Again, this is not a reason to dogmatically reject funds with sales charges. If you hold such funds long enough (10 years or more), the load’s effect dissipates, and many load funds charge significantly lower annual expenses than no-load funds. Fiddling with the SEC calculator, I found that, at an 11 percent annual return, a fund that charges a 5 percent load and 1 percent annual expenses produces about the same return, after all costs over 10 years, as a no-load fund charging 1.4 percent in annual expenses. (Load funds also help investors stick to a buy-and-hold discipline. If you have paid a sales charge, you are less likely to bail out after a few months.)
And there are some superbly managed funds that charge entrance fees. Two that I have mentioned in the past are American Funds Washington Mutual Investors (AWSHX), which has beaten the S&P by an average of more than 10 percentage points over the past three years and is less volatile than the market as a whole, and FPA Capital (FPPTX), which has whipped the index by more than 6 percentage points annually since 1992 and ranks in the top 1 percent of all funds. Washington Mutual’s “A” shares charge a 5.75 front load, but annual expenses are only 65 basis points. FPA, which focuses on smaller companies, has a 5.25 percent load and expenses of 84 basis points.

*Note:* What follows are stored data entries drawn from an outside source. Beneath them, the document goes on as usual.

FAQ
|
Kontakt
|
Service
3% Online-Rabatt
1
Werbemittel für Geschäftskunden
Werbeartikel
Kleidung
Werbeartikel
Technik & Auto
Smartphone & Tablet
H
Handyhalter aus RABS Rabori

Still, the best strategy is to seek good, consistent no-load funds with low expense ratios (you can find expenses, by the way, on the Morningstar Web site). Here are three of my longtime favorites: the Torray Fund (TORYX), which charges 1.1 percent and has returned an annual average of 13.2 percent over the past 10 years; Jensen (JENSX), with 1 percent expenses and a three-year average return that has beaten the S&P by an incredible 16 percentage points; and Dodge & Cox Stock (DODGX), with 0.54 percent expenses and 14.3 percent average annual returns over 10 years. Each is managed in a tax-friendly buy-and-hold style.
In the end, while the Lipper study shakes my confidence, I still think that great managers such as Bob Rodriguez of FPA, Bill Miller of Legg Mason and Bob Torray of Torray can beat index funds. But a good approach is to own both managed funds and index funds. You can buy the S&P 500 either by purchasing shares directly in a fund like Vanguard’s or by purchasing shares of Standard & Poor’s Depositary Receipts (symbol: SPY on the American Exchange), which are commonly called “Spiders” and trade at one-tenth the value of the S&P index itself. There’s even a mutual fund that combines both approaches: TIAA-CREF Growth & Income (TIGIX), run by the world’s largest pension firm and charging only 43 basis points in expenses.

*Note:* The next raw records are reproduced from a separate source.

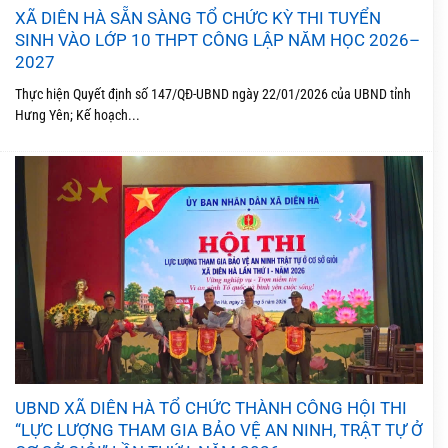
XÃ DIÊN HÀ SẴN SÀNG TỔ CHỨC KỲ THI TUYỂN
SINH VÀO LỚP 10 THPT CÔNG LẬP NĂM HỌC 2026–
2027
Thực hiện Quyết định số 147/QĐ-UBND ngày 22/01/2026 của UBND tỉnh
Hưng Yên; Kế hoạch...
UBND XÃ DIÊN HÀ TỔ CHỨC THÀNH CÔNG HỘI THI
“LỰC LƯỢNG THAM GIA BẢO VỆ AN NINH, TRẬT TỰ Ở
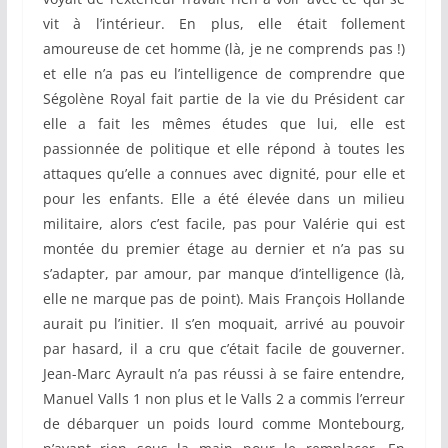
vit à l’intérieur. En plus, elle était follement
amoureuse de cet homme (là, je ne comprends pas !)
et elle n’a pas eu l’intelligence de comprendre que
Ségolène Royal fait partie de la vie du Président car
elle a fait les mêmes études que lui, elle est
passionnée de politique et elle répond à toutes les
attaques qu’elle a connues avec dignité, pour elle et
pour les enfants. Elle a été élevée dans un milieu
militaire, alors c’est facile, pas pour Valérie qui est
montée du premier étage au dernier et n’a pas su
s’adapter, par amour, par manque d’intelligence (là,
elle ne marque pas de point). Mais François Hollande
aurait pu l’initier. Il s’en moquait, arrivé au pouvoir
par hasard, il a cru que c’était facile de gouverner.
Jean-Marc Ayrault n’a pas réussi à se faire entendre,
Manuel Valls 1 non plus et le Valls 2 a commis l’erreur
de débarquer un poids lourd comme Montebourg,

The choices are abundant, but the mystery remains: Why do mutual fund managers do so poorly at their chosen profession? No one has ever given a satisfying answer to that question. My own guess is that the stock market truly is efficient, so, except for a few geniuses, no one can get the better of it over time. Those who try the most frenetically – jumping in and out of stocks in a futile attempt to get an edge – make the most mistakes and incur the highest transaction costs. Stay away from them.